A computer character, capable of realistic emotional expressions may soon be incorporated into working applications.
The research team in the Information Society Technologies (IST) project ERMIS created a prototype able to analyse and respond to user input.
In the analysis phase, the team extracted some 400 features of common speech, then selected around 20-25 as the most important in expressing emotion. These terms were then fed into a neural network architecture that combined all the different speech, paralinguistic and facial communications features. For facial expression, some 19 were selected as the most relevant and were input accordingly.
The results of this analysis were incorporated into a prototype system with several on-screen characters, each of which were capable of reacting to and reproducing the emotional content in speech and facial expressions. By interacting with their human subjects, these computer characters would attempt to make the user angry, happy, sad or even bored. Sometimes with great success, explained Stefanos Kollias of the National Technical University of Athens.

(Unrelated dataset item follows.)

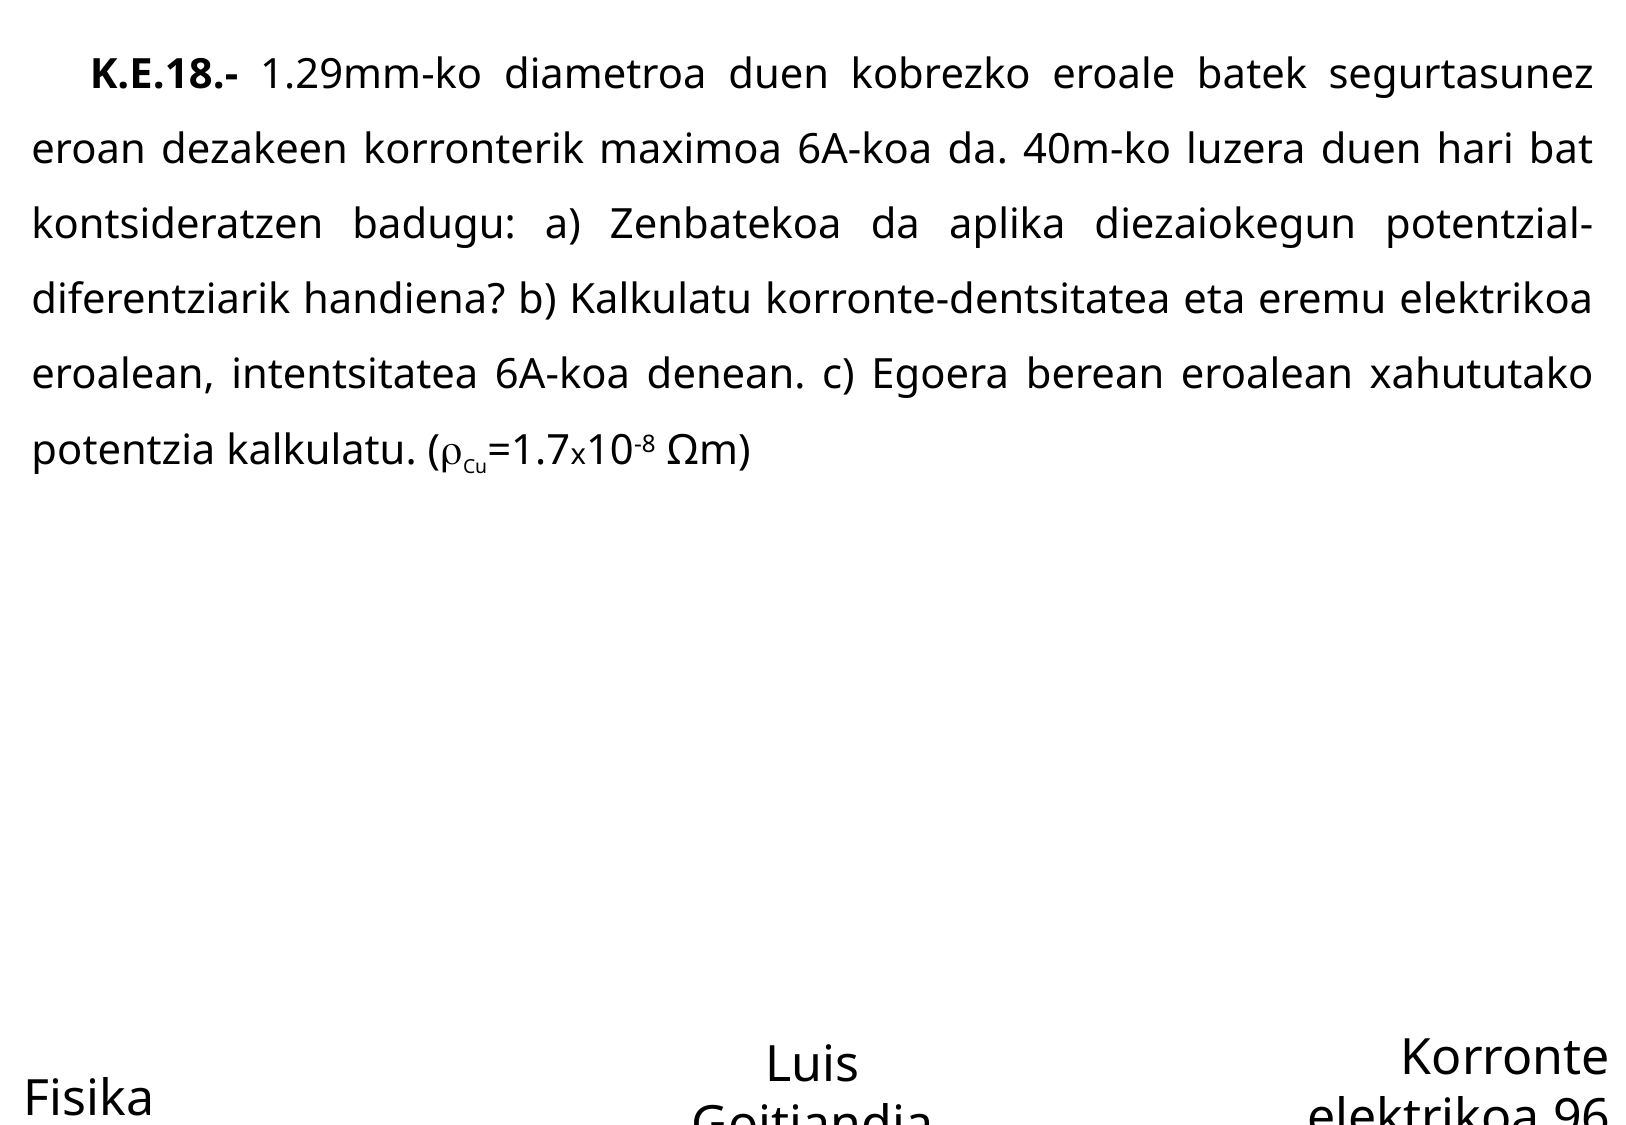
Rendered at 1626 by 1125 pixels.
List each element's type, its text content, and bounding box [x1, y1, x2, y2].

He emphasises, however, that the team did not just focus on extreme emotions. “We tried to develop real-life situations, with the language and facial reactions that expressed everyday emotions over a wide range. For example, feeling positive and eager to participate, or negative and less motivated.”
The result of the ERMIS team’s work is what they call the “sensitive artificial listener,” a computer character that is capable of realistically expressing emotions when communicating with human beings.
The project partners have taken these results and are now analysing them with a view to incorporation into their own products. BT for example is very interested in how the results could be used within its call centre technologies. Nokia, another partner, is investigating the possibility of incorporating such abilities into its multimedia mobile phones. Eyetronics is incorporating what has been learnt into its own 3D virtual models, in order to enhance modelling of facial movements in virtual characters.
“Our work has shown that combined AV [audiovisual] and speech analysis is both feasible and has the potential for incorporation into working applications,” says Kollias. The project results have also led to a follow-on initiative: the four-year HUMAIN (FP6) project.